C'est un spectrographe hors du commun, Muse, qui équipera bientôt le VLT, le plus grand télescope de l'ESO. Objectif : observer de lointaines et jeunes galaxies pour mieux comprendre comment la nôtre s'est formée.

Malgré la taille imposante des miroirs de télescopes aujourd'hui, collecter la lumière de galaxies très lointaines reste un défi de taille. La lumière de ces astres est principalement concentrée dans les raies spectrales de l'atome d'hydrogène, le constituant majeur de l'Univers. La première idée qui vient à l'esprit serait de l'analyser avec des filtres sélectifs centrés sur cet élément chimique. Malheureusement l'effet Doppler-Fizeau, qui décale vers le rouge le spectre des astres en train de s'éloigner de nous, empêche de les détecter avec cette méthode. L'autre possibilité serait d'utiliser un spectrographe, mais comment le pointer exactement sur des sources lumineuses trop lointaines pour être visibles ?

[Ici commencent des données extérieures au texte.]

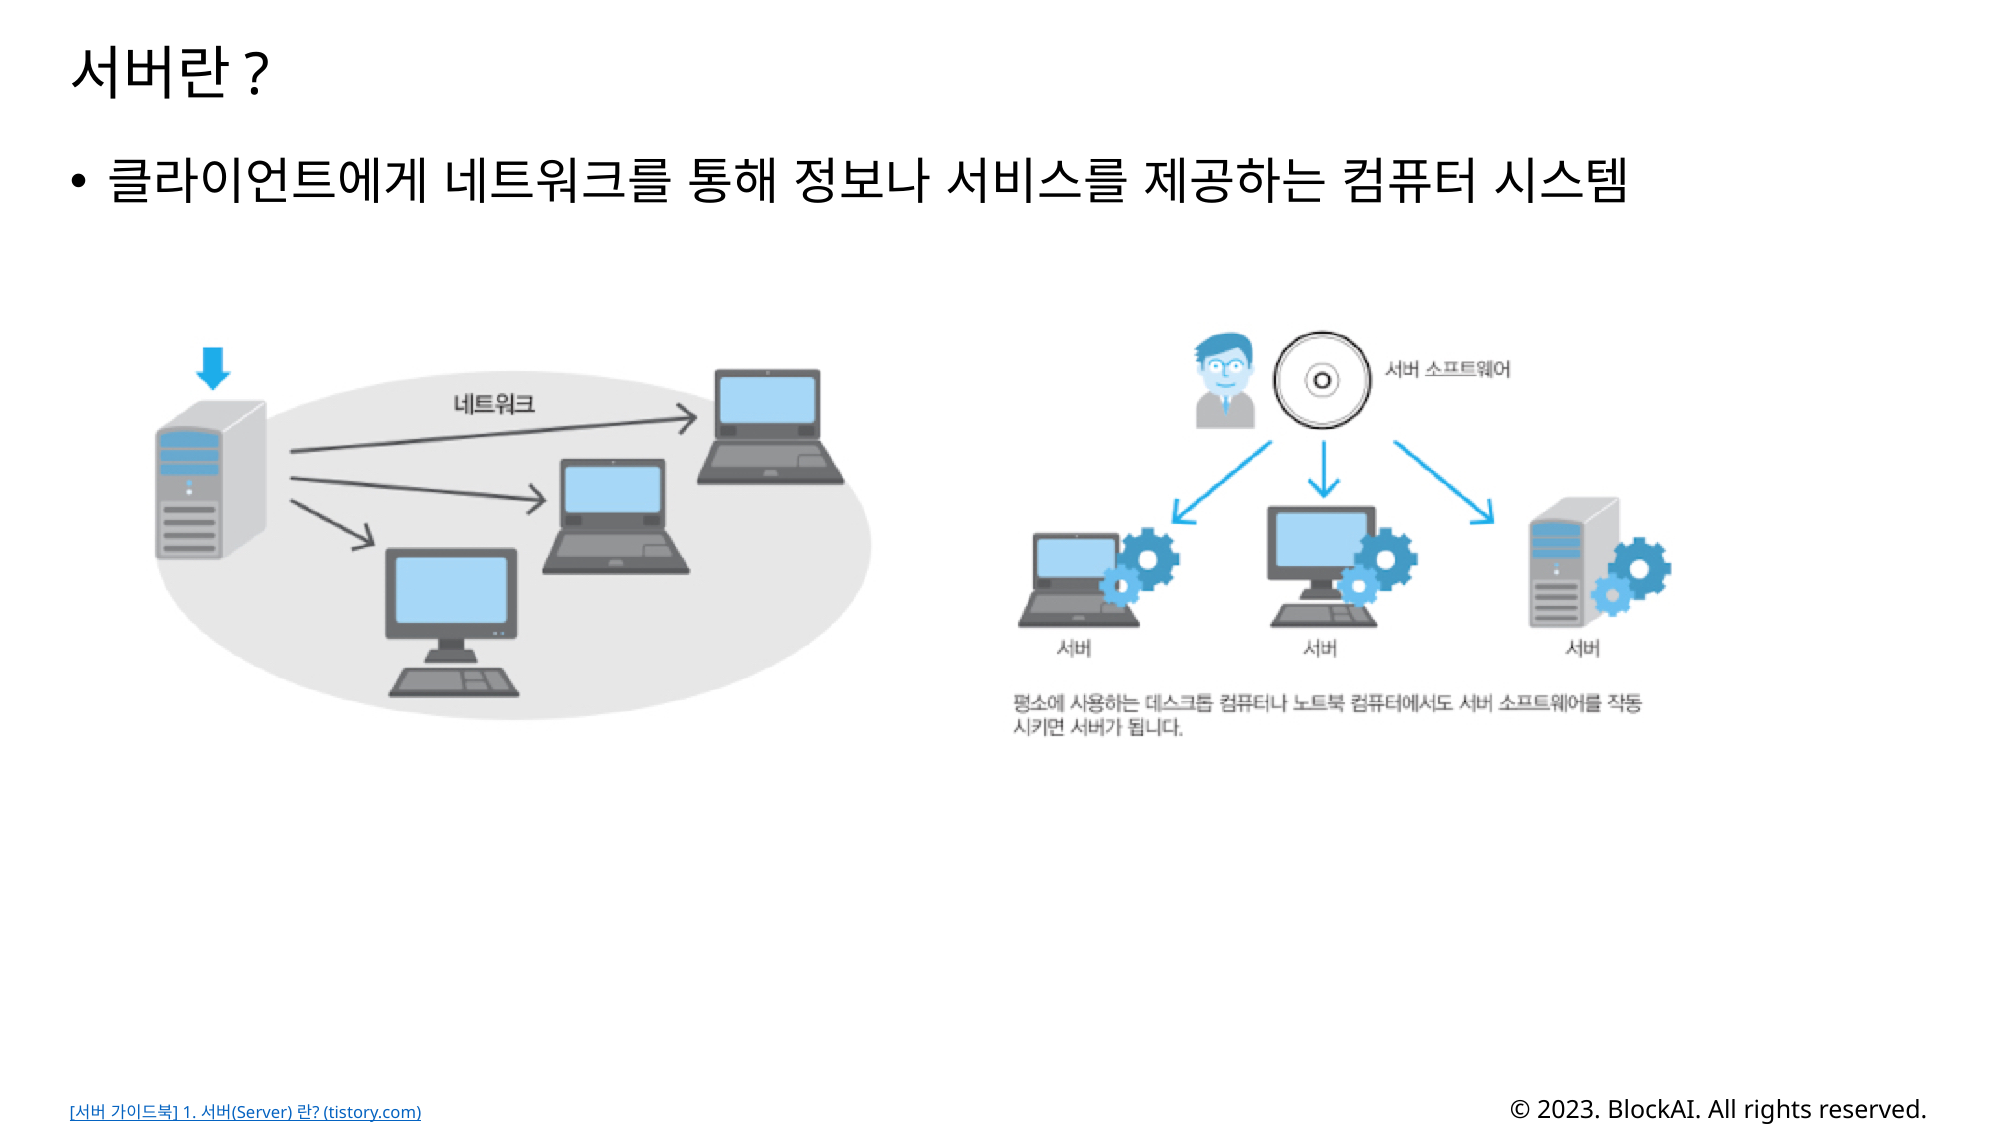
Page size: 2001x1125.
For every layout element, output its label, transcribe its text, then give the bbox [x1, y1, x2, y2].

C'est le Cral, le Centre de Recherche Astrophysique de Lyon qui a eu l'idée il y a quelques années d'un spectrographe intégral de champ, un instrument qui serait capable de prendre des spectres de tous les astres situés dans le champ pointé par un télescope. Le concept était séduisant, la réalisation allait demander du temps et des efforts.

Le champ céleste étudié par Muse formera un côté d'une minute d'arc où tous les objets lumineux produiront un spectre. Quatre étoiles lasers (en vert) fourniront des informations sur l'agitation atmosphérique que compensera l'optique adaptative. Crédit ESO

Le champ céleste étudié par Muse formera un côté d'une minute d'arc où tous les objets lumineux produiront un spectre. Quatre étoiles lasers (en vert) fourniront des informations sur l'agitation atmosphérique que compensera l'optique adaptative. Crédit ESO

Un projet scientifique européen majeur

Depuis 2004, plus d'une centaine de chercheurs issus de sept laboratoires européens développent l'instrument Muse (Multi Unit Spectroscopic Explorer). Il sera implanté en 2012 sur le VLT (Very Large Telescope), le télescope géant de l'ESO. Muse est un ensemble de 24 spectrographes 3D couplés à un système d'optique adaptative qui corrigera les effets néfastes de la turbulence atmosphérique.

Le premier spectrographe a été livré et testé avec succès au Cral pendant que l'ESO assemblait et essayait le système cryogénique qui refroidira les 24 détecteurs. Chacun d'entre eux est équipé d'une caméra CCD de 16 millions de pixels et sera associé à un découpeur de champ, un dispositif nouveau qui distribue l'intégralité de l'information lumineuse sur chaque détecteur. Une fois l'ensemble des détecteurs assemblés et refroidis, il faudra les installer derrière un système optique compensant l'agitation atmosphérique.

Le système de cryogénie de Muse en test à l'ESO. Crédit ESO

Le système de cryogénie de Muse en test à l'ESO. Crédit ESO

Cette tâche incombera à un miroir se déformant sous les effets conjugués d'un millier de petits vérins qui appliqueront en temps réel d'infimes corrections dictées par un ordinateur. Celui-ci connaîtra l'état de l'atmosphère en analysant les fluctuations de luminosité de 4 « étoiles lasers ». Le champ observé par l'ensemble du spectrographe couvrira 1 x 1 minute d'arc.

Toutes ces innovations technologiques seront indispensables pour espérer obtenir les spectres de galaxies cent millions de fois moins lumineuses que les plus faibles étoiles visibles à l'œil nu, au cours de phases d'observations qui pourront atteindre cent heures cumulées.

Si tout va bien, Muse donnera la pleine mesure de ses capacités dans deux ans et permettra alors de commencer à répondre aux grandes questions de l'astrophysique sur la formation et l'évolution des galaxies.